Poner en escena una ópera requiere recursos que no están al alcance de cualquier iniciativa. Los grandes teatros suelen tenerlos: patrocinadores, abonados, subvenciones públicas, cuerpos profesionales, instalaciones escenográficas y la experiencia que hace posible el milagro del espectáculo.
He asistido a representaciones de este arte único capaz de musicar literatura para ser cantada sobre un escenario abierto a decenas, centenares o millares de espectadores. Desde el Real de Madrid a la Wiener Staatsoper austriaca, pasando por el Liceu barcelonés, el Campoamor de Oviedo, la Maestranza de Sevilla, Les Arts en Valencia, la ABAO de Bilbao, el Met neoyorquino, la Scala milanesa, o el Municipal chileno, me han servido para saber algo sobre la ópera.
Y, sobre todo, de cómo se representan las obras. Pasaron los tiempos de Franco Zeffirelli, aquel genio de la escenografía que hace cuatro años dejó huérfanos los espacios escénicos teatrales y los platós cinematográficos. En demasiadas ocasiones hoy se ha impuesto lo minimalista o abstracto, incluso escenografías multiusos sobre las que se desarrollan creaciones desubicadas de su tiempo y circunstancias.

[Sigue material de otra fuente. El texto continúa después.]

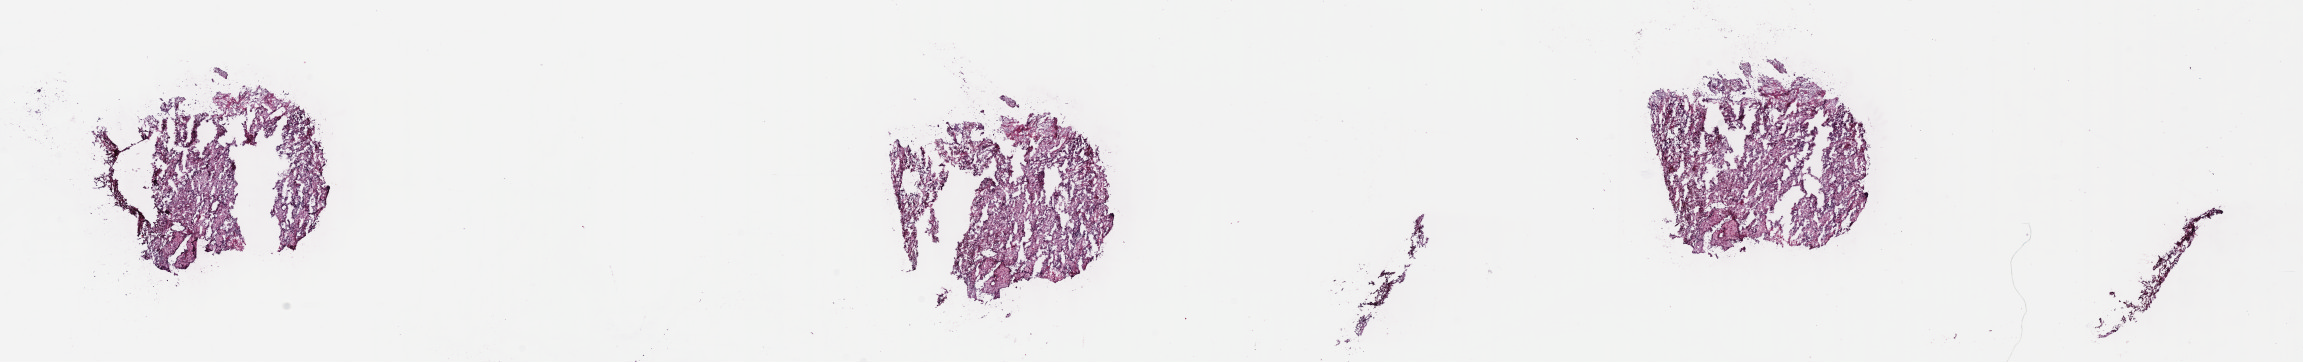
Whole-slide histology image, H&E-stained — shown as a low-resolution overview of the whole scanned area (about 37.2 x 5.9 mm), frozen section from the top of the tissue portion, primary tumour sample from the kidney. Male, age 80 years at initial diagnosis. Pathologist review of this section (percent, as recorded): tumour cells 100%, tumour nuclei 75%, normal cells 0%, stromal cells 0%, necrosis 0%. Inflammatory infiltration, as recorded: lymphocyte infiltration 1%, monocyte infiltration 5%, neutrophil infiltration 0%.
Laterality: left. Histologic diagnosis: Papillary adenocarcinoma, NOS.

En cualquier caso, el espectáculo sale adelante cuando su dirección transmite la esencia de la obra, las dimensiones musicales y dramáticas que su autor alcanzó a plasmar en partituras capaces de superar el transcurso de los años.
Viene todo esto a cuento de lo que estos días vivimos en el Bierzo, concretamente en el Castillo de los Marqueses de Villafranca. Los muros de uno de los patios de la vieja fortaleza no son precisamente el escenario ideal para la puesta en escena de La Traviata de Verdi, pero la acústica que esconden sus pétreas paredes poco tiene que envidiar a la que embalsan algunos auditorios operísticos.
Ese fue el marco en que Pedro Halffter puso en marcha su Traviata, tan distinto como distante del que en otras ocasiones dirigió en brillantes producciones de Giancarlo del Monaco a primeras estrellas mundiales de la lírica como Plácido Domingo, Ainhoa Arteta, Leo Nucci, He Huy, Bryn Terfel, y tantos otros.
Aquí, en Villafranca, Halffter dirigió una orquesta formada por veinte músicos del vecino conservatorio de Ponferrada y seis voces solistas sobre una escueta plataforma con cuatro muebles como todo atrezo. La soprano norteamericana Ashley Bell, el tenor asturiano Juan Noval y el barítono catalán Carlos Daza fueron los protagonistas que de la mano maestra de un director en estado de gracia hicieron reverdecer el drama de Violetta y Alfredo.
O de Margarita Gautier y Armando Duval, nombres de los personajes creados por Dumas en su novela La dama de las camelias, sobre la que Verdi construyó la ópera.
Concluida la función, alguien comentó que nunca pensó en que con tan poco pudiera lograrse tanto.
Y así fue, el empeño y buen hacer de Pedro Halffter confirmó la máxima de que querer es poder. O como dicen los anglosajones, where there’s a will, there’s a way.